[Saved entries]
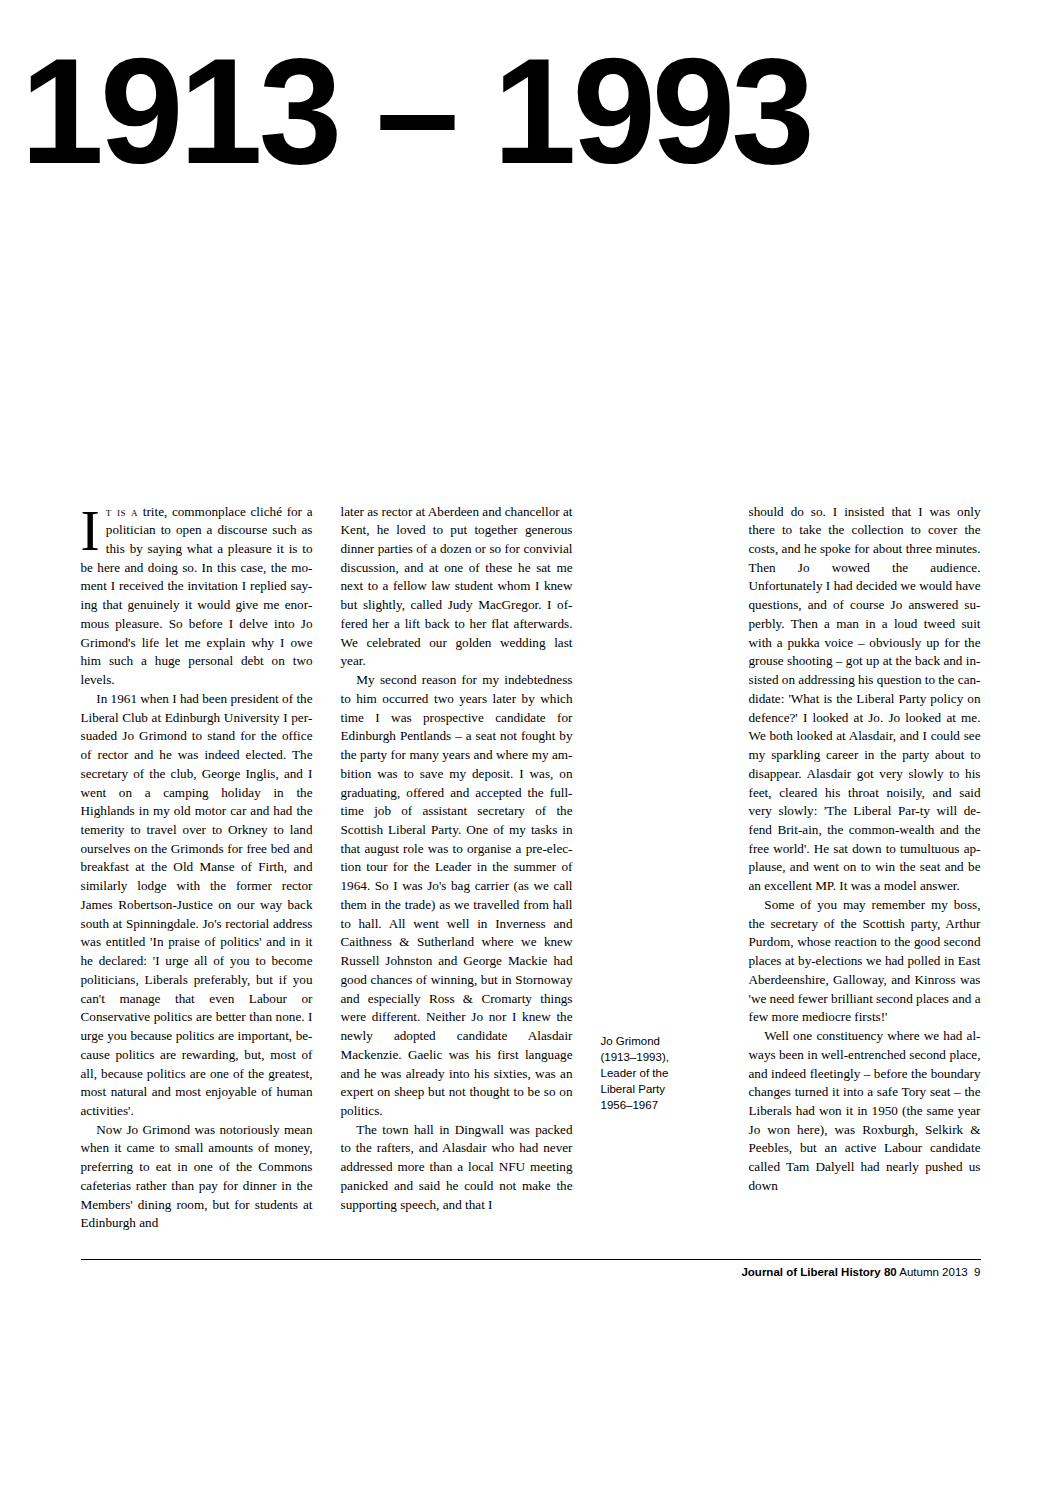1913 – 1993
It is a trite, commonplace cliché for a politician to open a discourse such as this by saying what a pleasure it is to be here and doing so. In this case, the moment I received the invitation I replied saying that genuinely it would give me enormous pleasure. So before I delve into Jo Grimond's life let me explain why I owe him such a huge personal debt on two levels.
In 1961 when I had been president of the Liberal Club at Edinburgh University I persuaded Jo Grimond to stand for the office of rector and he was indeed elected. The secretary of the club, George Inglis, and I went on a camping holiday in the Highlands in my old motor car and had the temerity to travel over to Orkney to land ourselves on the Grimonds for free bed and breakfast at the Old Manse of Firth, and similarly lodge with the former rector James Robertson-Justice on our way back south at Spinningdale. Jo's rectorial address was entitled 'In praise of politics' and in it he declared: 'I urge all of you to become politicians, Liberals preferably, but if you can't manage that even Labour or Conservative politics are better than none. I urge you because politics are important, because politics are rewarding, but, most of all, because politics are one of the greatest, most natural and most enjoyable of human activities'.
Now Jo Grimond was notoriously mean when it came to small amounts of money, preferring to eat in one of the Commons cafeterias rather than pay for dinner in the Members' dining room, but for students at Edinburgh and
later as rector at Aberdeen and chancellor at Kent, he loved to put together generous dinner parties of a dozen or so for convivial discussion, and at one of these he sat me next to a fellow law student whom I knew but slightly, called Judy MacGregor. I offered her a lift back to her flat afterwards. We celebrated our golden wedding last year.
My second reason for my indebtedness to him occurred two years later by which time I was prospective candidate for Edinburgh Pentlands – a seat not fought by the party for many years and where my ambition was to save my deposit. I was, on graduating, offered and accepted the full-time job of assistant secretary of the Scottish Liberal Party. One of my tasks in that august role was to organise a pre-election tour for the Leader in the summer of 1964. So I was Jo's bag carrier (as we call them in the trade) as we travelled from hall to hall. All went well in Inverness and Caithness & Sutherland where we knew Russell Johnston and George Mackie had good chances of winning, but in Stornoway and especially Ross & Cromarty things were different. Neither Jo nor I knew the newly adopted candidate Alasdair Mackenzie. Gaelic was his first language and he was already into his sixties, was an expert on sheep but not thought to be so on politics.
The town hall in Dingwall was packed to the rafters, and Alasdair who had never addressed more than a local NFU meeting panicked and said he could not make the supporting speech, and that I
Jo Grimond
(1913–1993),
Leader of the
Liberal Party
1956–1967
should do so. I insisted that I was only there to take the collection to cover the costs, and he spoke for about three minutes. Then Jo wowed the audience. Unfortunately I had decided we would have questions, and of course Jo answered superbly. Then a man in a loud tweed suit with a pukka voice – obviously up for the grouse shooting – got up at the back and insisted on addressing his question to the candidate: 'What is the Liberal Party policy on defence?' I looked at Jo. Jo looked at me. We both looked at Alasdair, and I could see my sparkling career in the party about to disappear. Alasdair got very slowly to his feet, cleared his throat noisily, and said very slowly: 'The Liberal Par-ty will de-fend Brit-ain, the common-wealth and the free world'. He sat down to tumultuous applause, and went on to win the seat and be an excellent MP. It was a model answer.
Some of you may remember my boss, the secretary of the Scottish party, Arthur Purdom, whose reaction to the good second places at by-elections we had polled in East Aberdeenshire, Galloway, and Kinross was 'we need fewer brilliant second places and a few more mediocre firsts!'
Well one constituency where we had always been in well-entrenched second place, and indeed fleetingly – before the boundary changes turned it into a safe Tory seat – the Liberals had won it in 1950 (the same year Jo won here), was Roxburgh, Selkirk & Peebles, but an active Labour candidate called Tam Dalyell had nearly pushed us down
Journal of Liberal History 80 Autumn 2013 9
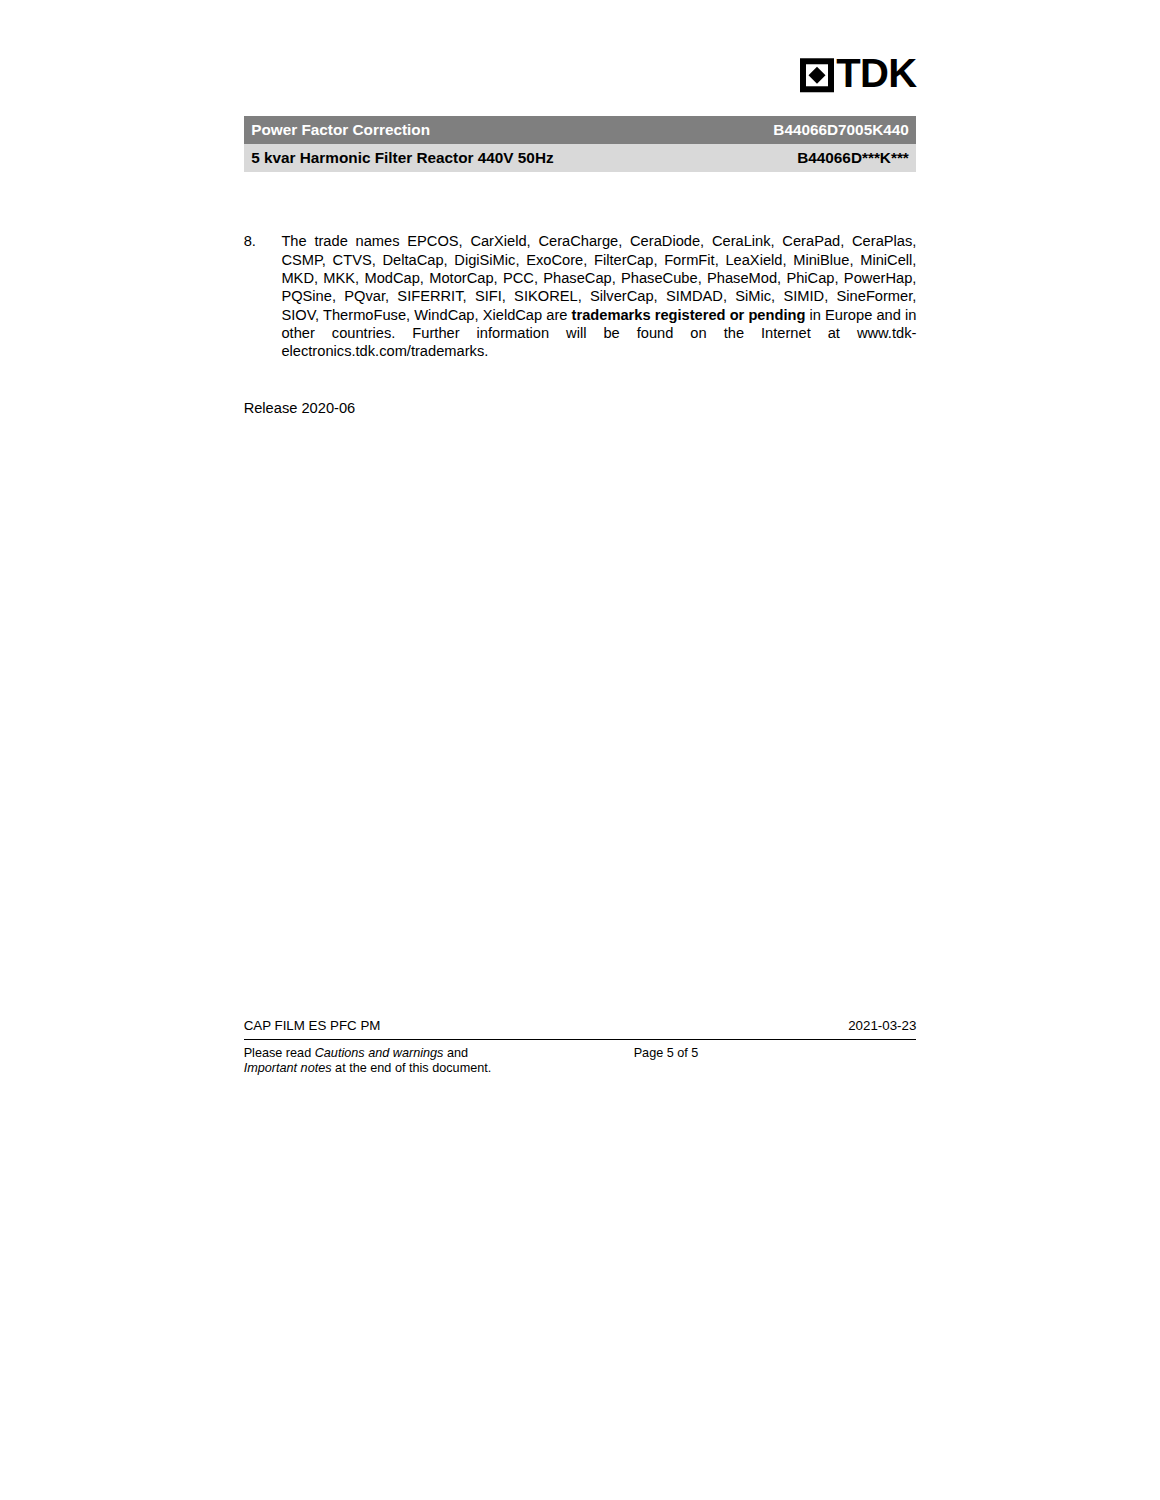TDK
| Power Factor Correction | B44066D7005K440 |
| 5 kvar Harmonic Filter Reactor 440V 50Hz | B44066D***K*** |
8. The trade names EPCOS, CarXield, CeraCharge, CeraDiode, CeraLink, CeraPad, CeraPlas, CSMP, CTVS, DeltaCap, DigiSiMic, ExoCore, FilterCap, FormFit, LeaXield, MiniBlue, MiniCell, MKD, MKK, ModCap, MotorCap, PCC, PhaseCap, PhaseCube, PhaseMod, PhiCap, PowerHap, PQSine, PQvar, SIFERRIT, SIFI, SIKOREL, SilverCap, SIMDAD, SiMic, SIMID, SineFormer, SIOV, ThermoFuse, WindCap, XieldCap are trademarks registered or pending in Europe and in other countries. Further information will be found on the Internet at www.tdk-electronics.tdk.com/trademarks.
Release 2020-06
CAP FILM ES PFC PM 2021-03-23
Please read Cautions and warnings and
Important notes at the end of this document.
Page 5 of 5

- Brief -
For every line above with the word "into" in it, make a copy.

- Expected output -
It is a trite, commonplace cliché for a politician to open a discourse such as this by saying what a pleasure it is to be here and doing so. In this case, the moment I received the invitation I replied saying that genuinely it would give me enormous pleasure. So before I delve into Jo Grimond's life let me explain why I owe him such a huge personal debt on two levels.
My second reason for my indebtedness to him occurred two years later by which time I was prospective candidate for Edinburgh Pentlands – a seat not fought by the party for many years and where my ambition was to save my deposit. I was, on graduating, offered and accepted the full-time job of assistant secretary of the Scottish Liberal Party. One of my tasks in that august role was to organise a pre-election tour for the Leader in the summer of 1964. So I was Jo's bag carrier (as we call them in the trade) as we travelled from hall to hall. All went well in Inverness and Caithness & Sutherland where we knew Russell Johnston and George Mackie had good chances of winning, but in Stornoway and especially Ross & Cromarty things were different. Neither Jo nor I knew the newly adopted candidate Alasdair Mackenzie. Gaelic was his first language and he was already into his sixties, was an expert on sheep but not thought to be so on politics.
Well one constituency where we had always been in well-entrenched second place, and indeed fleetingly – before the boundary changes turned it into a safe Tory seat – the Liberals had won it in 1950 (the same year Jo won here), was Roxburgh, Selkirk & Peebles, but an active Labour candidate called Tam Dalyell had nearly pushed us down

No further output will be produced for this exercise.